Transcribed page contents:
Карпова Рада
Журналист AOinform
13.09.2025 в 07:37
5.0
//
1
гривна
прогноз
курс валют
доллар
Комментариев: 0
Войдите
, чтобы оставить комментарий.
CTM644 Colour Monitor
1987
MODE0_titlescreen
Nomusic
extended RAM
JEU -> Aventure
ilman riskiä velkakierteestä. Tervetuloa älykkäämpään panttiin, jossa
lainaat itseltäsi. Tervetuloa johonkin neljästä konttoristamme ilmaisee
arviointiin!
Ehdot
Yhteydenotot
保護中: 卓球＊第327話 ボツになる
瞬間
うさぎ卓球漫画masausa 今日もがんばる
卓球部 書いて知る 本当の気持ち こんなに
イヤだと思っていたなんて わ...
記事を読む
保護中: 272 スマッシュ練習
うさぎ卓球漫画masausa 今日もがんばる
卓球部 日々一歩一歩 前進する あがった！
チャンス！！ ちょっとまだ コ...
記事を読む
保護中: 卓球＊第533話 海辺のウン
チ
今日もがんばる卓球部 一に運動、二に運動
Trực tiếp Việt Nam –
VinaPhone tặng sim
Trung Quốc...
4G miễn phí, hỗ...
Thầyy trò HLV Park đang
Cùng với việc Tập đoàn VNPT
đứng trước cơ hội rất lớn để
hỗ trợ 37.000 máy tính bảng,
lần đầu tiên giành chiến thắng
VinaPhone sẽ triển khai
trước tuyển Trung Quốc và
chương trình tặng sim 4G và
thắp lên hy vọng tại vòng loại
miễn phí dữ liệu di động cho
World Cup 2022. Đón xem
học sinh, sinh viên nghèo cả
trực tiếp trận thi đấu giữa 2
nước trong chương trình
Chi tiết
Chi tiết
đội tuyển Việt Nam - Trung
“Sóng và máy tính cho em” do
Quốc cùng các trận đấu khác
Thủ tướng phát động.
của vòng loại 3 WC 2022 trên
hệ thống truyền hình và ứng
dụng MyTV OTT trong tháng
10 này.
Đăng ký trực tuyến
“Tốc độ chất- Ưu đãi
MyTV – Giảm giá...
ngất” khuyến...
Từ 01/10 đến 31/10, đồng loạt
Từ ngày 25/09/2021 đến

Task to complete: Write out all of the entries above, exactly and in full.

Output for this exercise:
Карпова Рада
Журналист AOinform
13.09.2025 в 07:37
5.0
//
1
гривна
прогноз
курс валют
доллар
Комментариев: 0
Войдите
, чтобы оставить комментарий.
CTM644 Colour Monitor
1987
MODE0_titlescreen
Nomusic
extended RAM
JEU -> Aventure
ilman riskiä velkakierteestä. Tervetuloa älykkäämpään panttiin, jossa
lainaat itseltäsi. Tervetuloa johonkin neljästä konttoristamme ilmaisee
arviointiin!
Ehdot
Yhteydenotot
保護中: 卓球＊第327話 ボツになる
瞬間
うさぎ卓球漫画masausa 今日もがんばる
卓球部 書いて知る 本当の気持ち こんなに
イヤだと思っていたなんて わ...
記事を読む
保護中: 272 スマッシュ練習
うさぎ卓球漫画masausa 今日もがんばる
卓球部 日々一歩一歩 前進する あがった！
チャンス！！ ちょっとまだ コ...
記事を読む
保護中: 卓球＊第533話 海辺のウン
チ
今日もがんばる卓球部 一に運動、二に運動
Trực tiếp Việt Nam –
VinaPhone tặng sim
Trung Quốc...
4G miễn phí, hỗ...
Thầyy trò HLV Park đang
Cùng với việc Tập đoàn VNPT
đứng trước cơ hội rất lớn để
hỗ trợ 37.000 máy tính bảng,
lần đầu tiên giành chiến thắng
VinaPhone sẽ triển khai
trước tuyển Trung Quốc và
chương trình tặng sim 4G và
thắp lên hy vọng tại vòng loại
miễn phí dữ liệu di động cho
World Cup 2022. Đón xem
học sinh, sinh viên nghèo cả
trực tiếp trận thi đấu giữa 2
nước trong chương trình
Chi tiết
Chi tiết
đội tuyển Việt Nam - Trung
“Sóng và máy tính cho em” do
Quốc cùng các trận đấu khác
Thủ tướng phát động.
của vòng loại 3 WC 2022 trên
hệ thống truyền hình và ứng
dụng MyTV OTT trong tháng
10 này.
Đăng ký trực tuyến
“Tốc độ chất- Ưu đãi
MyTV – Giảm giá...
ngất” khuyến...
Từ 01/10 đến 31/10, đồng loạt
Từ ngày 25/09/2021 đến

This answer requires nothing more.